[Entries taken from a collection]
══════════════════════════════
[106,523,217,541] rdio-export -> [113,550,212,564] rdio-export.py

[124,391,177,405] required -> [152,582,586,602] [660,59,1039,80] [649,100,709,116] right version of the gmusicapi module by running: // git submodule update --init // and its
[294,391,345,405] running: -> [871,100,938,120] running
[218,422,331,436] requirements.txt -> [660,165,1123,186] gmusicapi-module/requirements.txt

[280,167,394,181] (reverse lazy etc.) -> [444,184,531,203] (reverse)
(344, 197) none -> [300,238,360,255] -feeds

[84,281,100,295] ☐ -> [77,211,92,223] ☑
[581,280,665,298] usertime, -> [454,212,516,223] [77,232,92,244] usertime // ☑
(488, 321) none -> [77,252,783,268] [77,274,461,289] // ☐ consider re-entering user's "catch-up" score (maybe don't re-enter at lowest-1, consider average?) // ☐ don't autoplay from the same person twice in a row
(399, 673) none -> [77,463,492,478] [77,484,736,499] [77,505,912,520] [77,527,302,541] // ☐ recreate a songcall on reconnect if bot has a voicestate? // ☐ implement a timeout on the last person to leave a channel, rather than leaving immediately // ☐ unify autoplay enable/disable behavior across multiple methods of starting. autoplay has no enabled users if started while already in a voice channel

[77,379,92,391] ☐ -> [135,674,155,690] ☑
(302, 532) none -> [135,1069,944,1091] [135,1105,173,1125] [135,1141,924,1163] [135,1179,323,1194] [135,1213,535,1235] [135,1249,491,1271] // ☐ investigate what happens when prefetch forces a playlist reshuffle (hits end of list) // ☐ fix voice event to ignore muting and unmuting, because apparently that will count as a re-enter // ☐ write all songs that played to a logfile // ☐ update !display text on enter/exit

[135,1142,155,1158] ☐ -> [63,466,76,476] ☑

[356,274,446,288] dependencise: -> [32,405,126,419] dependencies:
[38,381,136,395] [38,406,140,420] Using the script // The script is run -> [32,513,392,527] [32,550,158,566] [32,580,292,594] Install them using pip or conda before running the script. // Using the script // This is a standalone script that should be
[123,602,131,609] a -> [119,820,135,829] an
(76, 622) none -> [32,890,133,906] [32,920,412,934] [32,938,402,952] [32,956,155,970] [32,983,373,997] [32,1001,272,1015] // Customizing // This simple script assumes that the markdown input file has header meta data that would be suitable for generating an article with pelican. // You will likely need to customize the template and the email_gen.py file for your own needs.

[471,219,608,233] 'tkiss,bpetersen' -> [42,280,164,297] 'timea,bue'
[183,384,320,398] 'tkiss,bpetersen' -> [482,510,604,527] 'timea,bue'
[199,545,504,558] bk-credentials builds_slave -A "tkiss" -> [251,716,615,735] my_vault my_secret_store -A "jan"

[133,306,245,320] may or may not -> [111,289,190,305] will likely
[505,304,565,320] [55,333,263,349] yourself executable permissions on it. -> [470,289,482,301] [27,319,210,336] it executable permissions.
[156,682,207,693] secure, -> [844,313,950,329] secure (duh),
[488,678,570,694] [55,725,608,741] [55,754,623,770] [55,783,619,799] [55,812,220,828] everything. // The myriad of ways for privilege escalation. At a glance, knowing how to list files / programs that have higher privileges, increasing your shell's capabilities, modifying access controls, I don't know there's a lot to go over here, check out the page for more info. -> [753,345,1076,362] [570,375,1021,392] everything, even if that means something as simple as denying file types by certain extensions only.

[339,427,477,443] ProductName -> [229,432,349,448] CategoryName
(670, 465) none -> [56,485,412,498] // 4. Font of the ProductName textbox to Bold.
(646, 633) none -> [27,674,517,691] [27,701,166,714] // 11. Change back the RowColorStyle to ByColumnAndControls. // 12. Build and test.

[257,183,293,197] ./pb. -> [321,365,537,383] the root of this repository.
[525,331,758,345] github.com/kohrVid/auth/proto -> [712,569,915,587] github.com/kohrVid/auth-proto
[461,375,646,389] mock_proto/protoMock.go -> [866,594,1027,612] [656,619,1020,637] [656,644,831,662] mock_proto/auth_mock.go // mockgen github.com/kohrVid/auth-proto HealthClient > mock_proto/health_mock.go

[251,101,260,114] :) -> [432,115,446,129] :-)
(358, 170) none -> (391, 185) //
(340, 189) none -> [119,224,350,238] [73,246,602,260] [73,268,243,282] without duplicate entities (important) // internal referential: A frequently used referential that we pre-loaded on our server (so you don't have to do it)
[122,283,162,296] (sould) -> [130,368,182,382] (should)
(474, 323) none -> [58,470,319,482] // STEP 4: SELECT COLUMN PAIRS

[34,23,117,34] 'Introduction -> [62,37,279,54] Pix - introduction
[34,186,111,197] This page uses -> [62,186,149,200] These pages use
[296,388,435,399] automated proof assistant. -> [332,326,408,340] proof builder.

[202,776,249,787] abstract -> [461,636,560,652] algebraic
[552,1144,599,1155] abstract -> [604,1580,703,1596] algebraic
══════════════════════════════
Problem to work on.
When a line in the records above contains the word "proto", copy it.

Exercise response.
[525,331,758,345] github.com/kohrVid/auth/proto -> [712,569,915,587] github.com/kohrVid/auth-proto
[461,375,646,389] mock_proto/protoMock.go -> [866,594,1027,612] [656,619,1020,637] [656,644,831,662] mock_proto/auth_mock.go // mockgen github.com/kohrVid/auth-proto HealthClient > mock_proto/health_mock.go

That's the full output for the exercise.